Tatiana Villablanca, oriunda de Futaleufú, nos habla sobre el camino que está recorriendo para convertir a Palena en una provincia Agroecológica.

Con la frescura que la caracteriza, Tatiana se define como una cocinera. Dueña del restaurante “Martín Pescador”, reconocido como patrimonio inmaterial de la región de Los Lagos por el Ministerio de Cultura, mención que destaca el uso de alimentos de su propia huerta y de productores del valle de Futaleufú.

 ¿Qué es la agroecología y por qué la consideras importante?

Muchas personas tienen la confusión de lo que es agroecológico o lo que es orgánico, lo orgánico hace referencia a un método, a una forma  de hacer agricultura y cuándo hablamos de agroecología nos referimos a una disciplina científica que se basa en la aplicación de los conceptos y principios de la ecología, nos orienta en cuanto a la toma de decisiones de cómo construir, cómo cuidar los recursos naturales y poder vivir de manera armónica con el medioambiente.

La agroecología crea comunidad, es capaz de sostener la economía local, potenciando a los pequeños productores y crea conciencia alimentaria “el buen comer… el buen vivir”.

Las condiciones de aislamiento de nuestro territorio, nos diferencian del resto del país. Por eventos naturales muchas veces se nos dificulta el abastecimiento, en ocasiones, por periodos prolongados de tiempo, así nace esta idea, en el restaurante, ya que fuimos capaces de crear y ofrecer una  carta con productos exclusivamente locales, los que son valorados por nuestros clientes.  Esto me hizo reflexionar y transmitir a los demás la posibilidad de aplicar este concepto primero en la Comuna y luego en la Provincia, donde contamos con productos de cordillera y mar.

“Creo que proyectar a Palena como una provincia libre de agrotóxicos y como reserva alimentaria natural con semillas nativas, nos entregará una característica diferenciadora del resto de la Patagonia. Es un rescate cultural, por mucho tiempo nos desarrollamos sin conectividad y sobrevivimos con saberes ancestrales, fuimos una comunidad agroecológica y podemos volver a serlo” manifiesta Tatiana.

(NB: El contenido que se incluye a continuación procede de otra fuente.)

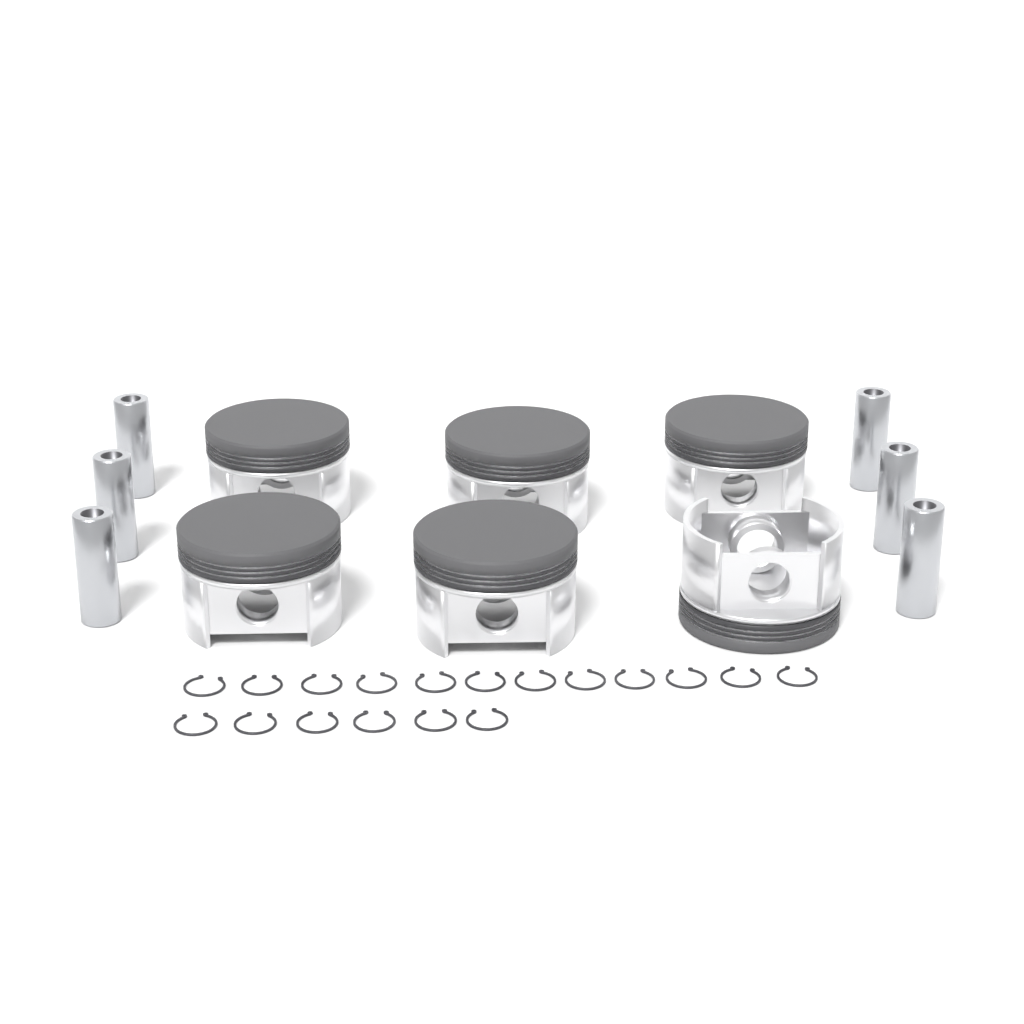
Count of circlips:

 Así, con esta convicción, he conversado con actores relevantes del ámbito político, Alcaldes, Gobernador, jefe provincial de INDAP, Seremis y Ministro de Agricultura, participé en la FAO (Organización de las Naciones Unidas para la Alimentación y la Agricultura).

Son cuatro años de ir y venir en un constante promover este sistema alimentario que, según muchos estudios es la forma de sobrevivir en el futuro. Próximamente estaremos en la Escuela Futaleufú con charlas de expertos. Necesitamos un decreto supremo que nos resguarde como provincia de agentes que puedan dañar nuestros ecosistemas. Hay programas agroecológicos del Ministerio de Agricultura, lo que es un gran paso. Ahora, con el cambio climático, la temperatura se está elevando lo que podría ampliar la variedad de productos para cultivar.

En relación al restaurante y a la oferta de productos locales, ¿Cuál es la reacción del público?

El ofrecer un menú agroecológico, que relaciona el nombre del plato con el sector donde se producen los vegetales o donde se crían o se cazan los animales, (jabalí, liebre y Salmón salvaje) con preparaciones lentas, utilizando cortes no convencionales pero que rescaten las tradiciones gastronómicas de nuestra zona generan gran interés en nuestros clientes, hay una gran valoración por el buen comer, de conocer nuestra cultura por medio de un plato. Este sello nos ha  posicionado en el mercado regional como un sitio de gran valor tanto gastronómico como cultural.

Artículo cedido por el movimiento Vecinos Autoconvocados por el Medioambiente.